When the collector showed up to the UO campus in a pickup truck filled with boxes of artifacts, the work began for Carter and her students.

Alison Carter showing a storage drawer of artifacts that she is working on repatriating to Thailand. Photo by Hannah Heckart
The boxes consisted of hundreds of undocumented artifacts, with no records of where they came from. Carter spent a day with the collector as he unpacked everything, trying to piece together the history of each item and where he bought them.
"It unfortunately wasn't much to work from," Carter said. "He had lost most of the paperwork. Sometimes he would say, 'I bought this in a market in Phnom Penh,' but I could tell by looking at it that it was from northwest or southern Cambodia."

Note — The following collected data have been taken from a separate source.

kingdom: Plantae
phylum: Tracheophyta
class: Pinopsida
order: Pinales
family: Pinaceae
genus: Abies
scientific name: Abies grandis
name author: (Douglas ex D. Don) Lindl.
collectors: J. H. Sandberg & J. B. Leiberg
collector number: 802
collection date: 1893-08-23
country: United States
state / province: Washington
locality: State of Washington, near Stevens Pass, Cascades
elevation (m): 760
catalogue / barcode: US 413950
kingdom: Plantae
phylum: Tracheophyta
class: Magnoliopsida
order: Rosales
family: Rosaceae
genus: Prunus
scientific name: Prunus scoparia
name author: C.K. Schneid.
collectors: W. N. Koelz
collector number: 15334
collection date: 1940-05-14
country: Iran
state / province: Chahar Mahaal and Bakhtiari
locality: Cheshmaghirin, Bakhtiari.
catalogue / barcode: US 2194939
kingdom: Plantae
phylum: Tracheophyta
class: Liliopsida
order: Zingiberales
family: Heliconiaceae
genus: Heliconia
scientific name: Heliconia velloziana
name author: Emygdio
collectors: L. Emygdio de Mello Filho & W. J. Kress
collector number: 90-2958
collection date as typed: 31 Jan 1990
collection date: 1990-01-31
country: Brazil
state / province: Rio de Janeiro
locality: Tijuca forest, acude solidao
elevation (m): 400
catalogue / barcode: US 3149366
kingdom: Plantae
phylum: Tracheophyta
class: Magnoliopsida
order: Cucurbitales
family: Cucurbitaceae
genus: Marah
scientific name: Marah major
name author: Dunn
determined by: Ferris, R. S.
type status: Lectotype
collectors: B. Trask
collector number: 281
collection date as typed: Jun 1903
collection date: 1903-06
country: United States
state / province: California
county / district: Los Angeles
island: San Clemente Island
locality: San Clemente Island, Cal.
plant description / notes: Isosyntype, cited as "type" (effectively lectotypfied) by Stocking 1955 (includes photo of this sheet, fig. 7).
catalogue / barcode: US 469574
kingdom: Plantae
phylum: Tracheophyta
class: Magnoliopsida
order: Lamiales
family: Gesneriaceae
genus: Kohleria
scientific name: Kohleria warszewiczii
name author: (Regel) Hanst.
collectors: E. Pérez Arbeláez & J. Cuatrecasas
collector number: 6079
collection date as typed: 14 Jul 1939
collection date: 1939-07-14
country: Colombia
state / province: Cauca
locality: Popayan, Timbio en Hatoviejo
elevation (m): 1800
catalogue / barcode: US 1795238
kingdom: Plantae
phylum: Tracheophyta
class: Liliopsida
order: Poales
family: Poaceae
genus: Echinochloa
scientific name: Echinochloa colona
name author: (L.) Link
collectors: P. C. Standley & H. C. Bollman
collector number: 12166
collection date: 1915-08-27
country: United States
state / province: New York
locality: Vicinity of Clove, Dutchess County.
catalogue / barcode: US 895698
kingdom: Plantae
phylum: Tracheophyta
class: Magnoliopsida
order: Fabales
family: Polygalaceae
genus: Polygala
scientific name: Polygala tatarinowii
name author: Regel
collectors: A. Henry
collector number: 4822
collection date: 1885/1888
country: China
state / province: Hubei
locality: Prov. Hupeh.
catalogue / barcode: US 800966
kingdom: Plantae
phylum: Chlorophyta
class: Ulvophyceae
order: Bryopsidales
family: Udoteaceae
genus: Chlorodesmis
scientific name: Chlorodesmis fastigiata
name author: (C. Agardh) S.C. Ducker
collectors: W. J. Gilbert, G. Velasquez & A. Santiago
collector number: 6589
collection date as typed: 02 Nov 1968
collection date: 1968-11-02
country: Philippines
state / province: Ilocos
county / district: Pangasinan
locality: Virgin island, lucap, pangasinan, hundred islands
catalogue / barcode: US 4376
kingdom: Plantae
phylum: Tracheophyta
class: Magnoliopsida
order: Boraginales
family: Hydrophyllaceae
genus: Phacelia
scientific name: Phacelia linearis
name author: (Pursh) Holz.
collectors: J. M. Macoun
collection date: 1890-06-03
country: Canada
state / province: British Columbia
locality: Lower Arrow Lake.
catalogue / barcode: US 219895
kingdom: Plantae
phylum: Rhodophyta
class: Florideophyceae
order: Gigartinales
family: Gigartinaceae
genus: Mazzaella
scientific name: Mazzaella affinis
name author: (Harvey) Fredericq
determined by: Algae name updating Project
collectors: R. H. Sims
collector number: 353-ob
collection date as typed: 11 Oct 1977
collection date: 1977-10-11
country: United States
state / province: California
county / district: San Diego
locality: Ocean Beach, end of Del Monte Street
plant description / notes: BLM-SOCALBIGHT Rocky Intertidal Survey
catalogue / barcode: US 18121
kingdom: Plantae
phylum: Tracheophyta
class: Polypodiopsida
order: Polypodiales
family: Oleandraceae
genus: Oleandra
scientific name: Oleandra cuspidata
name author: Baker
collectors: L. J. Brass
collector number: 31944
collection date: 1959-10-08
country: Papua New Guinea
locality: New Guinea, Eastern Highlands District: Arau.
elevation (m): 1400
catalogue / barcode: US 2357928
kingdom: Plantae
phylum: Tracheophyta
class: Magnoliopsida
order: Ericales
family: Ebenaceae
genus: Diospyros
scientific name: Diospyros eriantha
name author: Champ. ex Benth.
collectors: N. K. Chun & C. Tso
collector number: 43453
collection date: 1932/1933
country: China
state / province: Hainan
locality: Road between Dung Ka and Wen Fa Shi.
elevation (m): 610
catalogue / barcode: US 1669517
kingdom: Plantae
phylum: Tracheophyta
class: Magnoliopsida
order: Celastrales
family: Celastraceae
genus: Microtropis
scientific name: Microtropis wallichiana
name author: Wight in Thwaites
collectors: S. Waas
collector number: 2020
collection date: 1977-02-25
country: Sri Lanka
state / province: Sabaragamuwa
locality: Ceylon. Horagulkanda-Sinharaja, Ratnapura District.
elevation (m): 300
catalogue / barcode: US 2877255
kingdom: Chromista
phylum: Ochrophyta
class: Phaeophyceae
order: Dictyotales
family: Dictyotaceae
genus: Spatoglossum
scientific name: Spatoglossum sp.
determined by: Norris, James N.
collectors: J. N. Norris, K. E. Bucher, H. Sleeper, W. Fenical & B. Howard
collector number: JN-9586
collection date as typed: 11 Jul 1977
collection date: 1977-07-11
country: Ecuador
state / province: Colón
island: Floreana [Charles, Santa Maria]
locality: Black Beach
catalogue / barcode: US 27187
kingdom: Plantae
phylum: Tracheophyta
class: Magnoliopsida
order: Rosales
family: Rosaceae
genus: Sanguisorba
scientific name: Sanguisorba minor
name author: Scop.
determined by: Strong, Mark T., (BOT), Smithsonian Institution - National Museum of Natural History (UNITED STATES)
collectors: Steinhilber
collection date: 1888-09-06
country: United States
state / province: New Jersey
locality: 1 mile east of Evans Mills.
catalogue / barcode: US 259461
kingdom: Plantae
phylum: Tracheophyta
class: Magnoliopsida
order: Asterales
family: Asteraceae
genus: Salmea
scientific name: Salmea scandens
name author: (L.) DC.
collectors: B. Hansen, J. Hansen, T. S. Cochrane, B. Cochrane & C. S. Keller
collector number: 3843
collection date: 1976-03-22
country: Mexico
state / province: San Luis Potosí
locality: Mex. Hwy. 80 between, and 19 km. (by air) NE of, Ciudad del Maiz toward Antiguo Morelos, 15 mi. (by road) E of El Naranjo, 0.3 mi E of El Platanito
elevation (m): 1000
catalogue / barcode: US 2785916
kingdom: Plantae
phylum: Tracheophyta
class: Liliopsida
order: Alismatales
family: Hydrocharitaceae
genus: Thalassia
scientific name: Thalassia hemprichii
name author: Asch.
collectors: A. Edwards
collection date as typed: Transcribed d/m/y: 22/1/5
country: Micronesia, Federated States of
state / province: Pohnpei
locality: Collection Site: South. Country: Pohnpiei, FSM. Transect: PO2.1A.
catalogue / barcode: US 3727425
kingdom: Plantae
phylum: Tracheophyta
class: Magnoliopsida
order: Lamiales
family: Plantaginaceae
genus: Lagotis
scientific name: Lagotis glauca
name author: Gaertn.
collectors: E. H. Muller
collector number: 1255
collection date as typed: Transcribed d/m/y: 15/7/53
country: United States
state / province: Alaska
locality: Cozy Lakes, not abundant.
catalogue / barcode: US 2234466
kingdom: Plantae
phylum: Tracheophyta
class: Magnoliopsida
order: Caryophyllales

Carter knew this would be a lengthy and tricky process. With very little documentation for most of the items in the collection, she knew she would have to collaborate closely with Cambodian archaeologists, along with the Cambodian government. And she had to work closely with the university to ensure that possessing these items didn't put her or the university into any legal risk.

Cambodian artifacts being unpacked at the National Museum of Cambodia in Phnom Penh. Photo by the National Museum of Cambodia
What's next?
Carter has returned more than 700 items to Cambodia. But her artifact repatriation work is still unfinished. Her office is filled with boxes of Thai artifacts, reflecting the work she still has ahead.
"The tricky part about returning the Thai stuff is I don't have the personal relationships with people in the government there that I have in Cambodia," she said. "But with the help of the students, a bunch of the collection's been catalogued already,"
While the Cambodian collection has been sent home, the work continues, offering students a valuable opportunity to get involved with a meaningful and fulfilling project.